Before I added the StandardAnalyzer, the status_id field worked fine
in queries like this:

a = Profile.find_by_contents(“smith status_id:100”)
a.total_hits
=> 2 # this is correct, only 2 are published

a = Profile.find_by_contents(“smith”)
a.total_hits
=> 4 # this is correct, there are 4 total

So, you can see that the status_id was automatically “AND”-ed to the
query word.

However, after adding the above StandardAnalyzer config, the status_id
was now “OR”-ed, like so:

a = Profile.find_by_contents(“no”)
a.total_hits
=> 5 # this is good

a = Profile.find_by_contents(“no status_id:100”)
a.total_hits
=> 208 # this is bad – it’s the same as if I only searched for
status_id:100.

a = Profile.find_by_contents(“smith status_id:100”)
a.total_hits
=> 208 # this is just as bad – it’s the same as if I only searched
for status_id:100.

The fix here is to add the AND keyword explicitly to the query:

a = Profile.find_by_contents(“smith AND status_id:100”)
a.total_hits
=> 2 # works just like before.

In fact, OR becomes the default search regardless of whether I use a
field in the query:

a = Profile.find_by_contents(“smith jones”)
a.total_hits
=> 5 # OR’ed results

a = Profile.find_by_contents(“smith AND jones”)
a.total_hits
=> 0

Again, before StandardAnalyzer, “AND” was the default so the first
“smith jones” query would have returned 0 as it should.
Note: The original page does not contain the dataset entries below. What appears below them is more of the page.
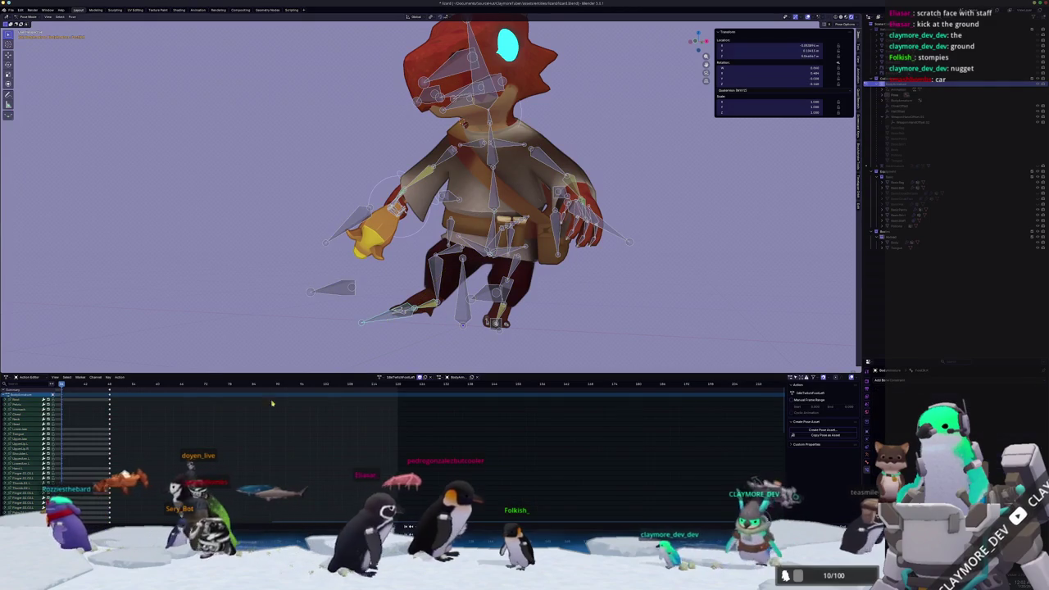
pyautogui.press('r')
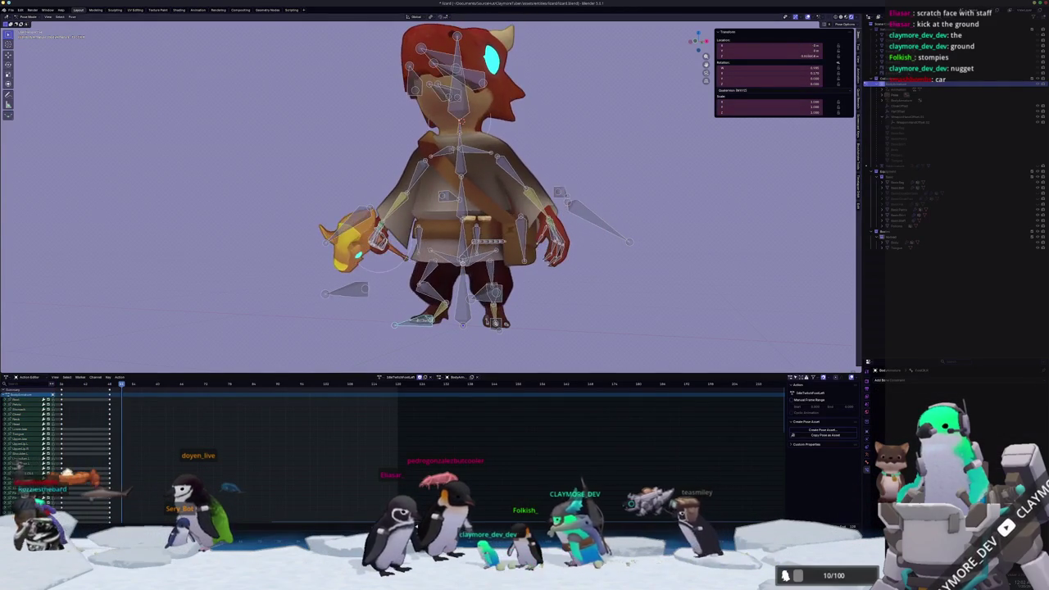
pyautogui.press('Return')
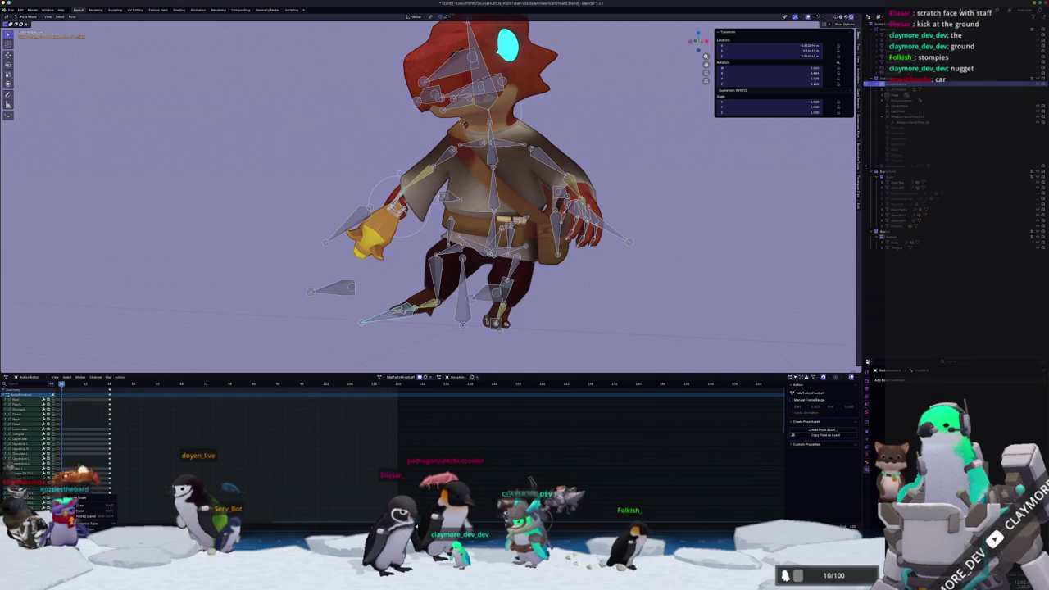
pyautogui.press('space')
Any insight as to why this might be? I would prefer AND to be the
default.

Thanks,

Doug


#2

Hi!

On Fri, May 04, 2007 at 05:50:39PM -0700, Doug S. wrote:

Hello,

I’m using: Ruby 1.8.6, Rails 1.2.3, ferret 0.11.4, acts_as_ferret from
svn stable.
[…]

With the StandardAnalyzer added, I do find results with “no” or “the”.
The complicating factor is that as you can see, I have a field
“status_id”. This field lets me filter for profiles that are
published or draft in my CMS.

[…]

In fact, OR becomes the default search regardless of whether I use a
field in the query:

[…]

Again, before StandardAnalyzer, “AND” was the default so the first
“smith jones” query would have returned 0 as it should.
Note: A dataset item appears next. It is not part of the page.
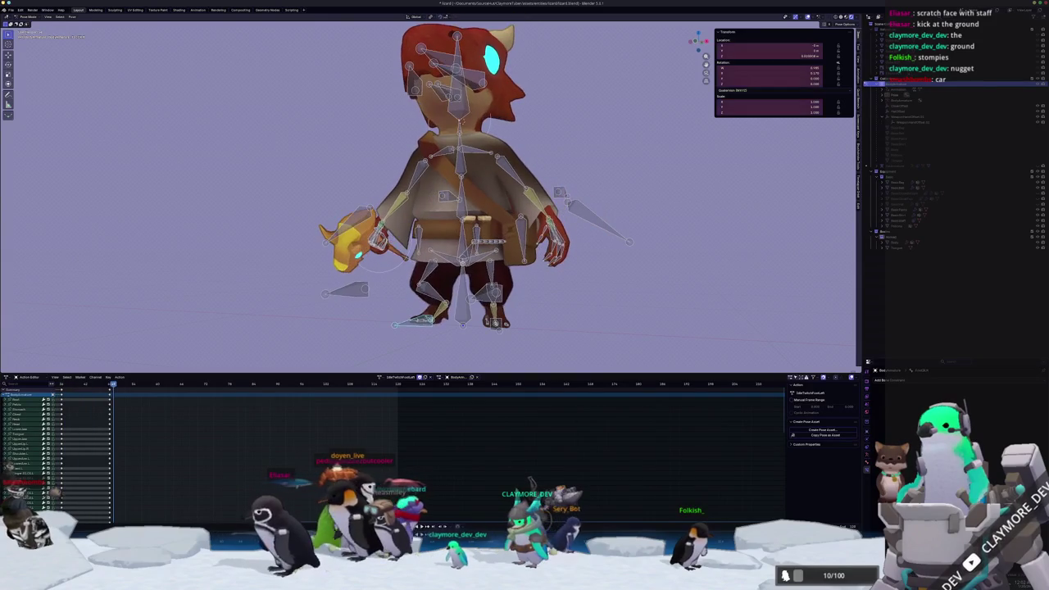
pyautogui.press('a')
Any insight as to why this might be? I would prefer AND to be the default.

Then you shouldn’t override acts_as_ferret’s default behaviour by
using the completely unsupported and only internally used :ferret option
:slight_smile:

I admit that this is a bug in how aaf handles it’s parameters and I’ll
fix this, however for thetime being you can use this statement which
should work as intended:

acts_as_ferret({ :fields => {:name => {:boost => 10},
:type => {:boost => 2},
:email => {:boost => 10},
:bio => {:store => :no},
:status_id => {:boost => 1}},
:store_class_name => true,
:remote => true
}, {
:analyzer => Ferret::Analysis::StandardAnalyzer.new([])
})

Please note the difference: the analyzer option is part of a second
options hash.

The reason for this separation is that AAF more or less passes the last
hash directly to Ferret, while the first option hash is used for aaf
options Ferret itself doesn’t know about.
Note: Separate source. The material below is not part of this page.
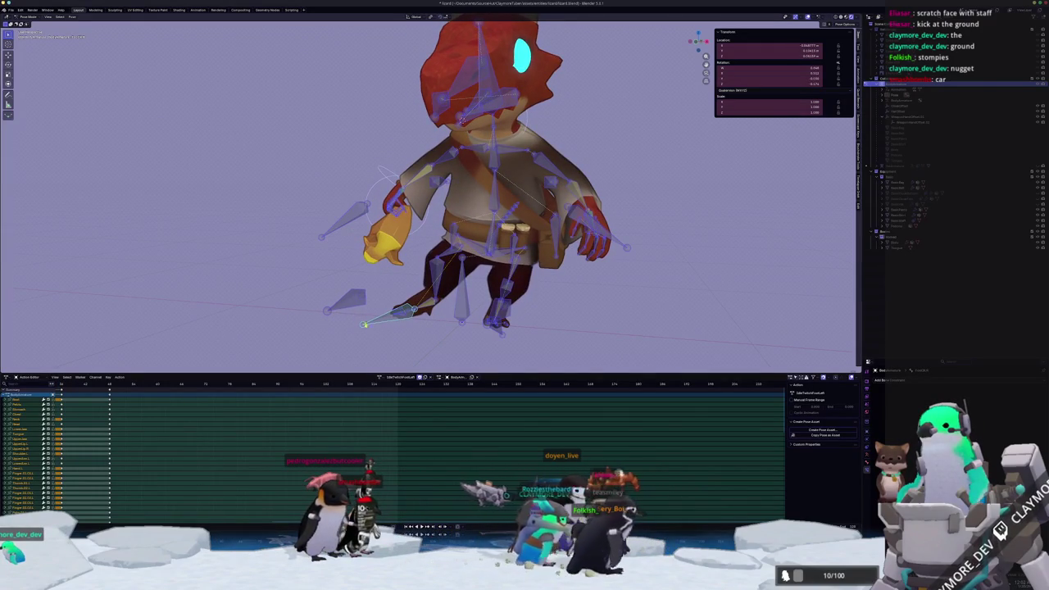
pyautogui.scroll(2, 393, 324)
However I plan to rework this in the Future so then your original
statement
should work correctly then. Btw, where did you find that solution? I’ve
never seen the :ferret option being used outside aaf before.

Jens


Jens Krämer
webit! Gesellschaft für neue Medien mbH
Schnorrstraße 76 | 01069 Dresden
Telefon +49 351 46766-0 | Telefax +49 351 46766-66
removed_email_address@domain.invalid | www.webit.de

Amtsgericht Dresden | HRB 15422
GF Sven Haubold, Hagen Malessa


#3

On Tue, May 08, 2007 at 11:35:48AM +0200, Jens K. wrote:
[…]

I just committed a fix so that the above call should be working
correctly now. I’d go so far to say that this should be the preferred
way of passing ferret options to aaf now. The two-hash calling style I
suggested below will still work of course, so nothing should break.

Thoughts anyone?

Old calling style:

           })

Please note the difference: the analyzer option is part of a second
options hash.


Jens Krämer
webit! Gesellschaft für neue Medien mbH
Schnorrstraße 76 | 01069 Dresden
Telefon +49 351 46766-0 | Telefax +49 351 46766-66
removed_email_address@domain.invalid | www.webit.de

Amtsgericht Dresden | HRB 15422
GF Sven Haubold, Hagen Malessa


#4

On 5/8/07, Jens K. removed_email_address@domain.invalid wrote:

Hi!

However I plan to rework this in the Future so then your original statement
should work correctly then. Btw, where did you find that solution? I’ve
never seen the :ferret option being used outside aaf before.

Hi Jens,

Thank you for your fast response. I found this as an option by
searching through the aaf source code. There was a commented out
version of it in act_methods.rb, the acts_as_ferret() method.

I’ll try your latest change and let you know how it works.

Thanks again,

Doug


#5

On 5/8/07, Jens K. removed_email_address@domain.invalid wrote:

Ferret::Analysis::StandardAnalyzer.new([]) }
} )

I just committed a fix so that the above call should be working
correctly now. I’d go so far to say that this should be the preferred
way of passing ferret options to aaf now. The two-hash calling style I
suggested below will still work of course, so nothing should break.

Hi Jens,

This is excellent. It works well in my initial testing. I think it’s
a great way to go.

Thanks for your great support,

Doug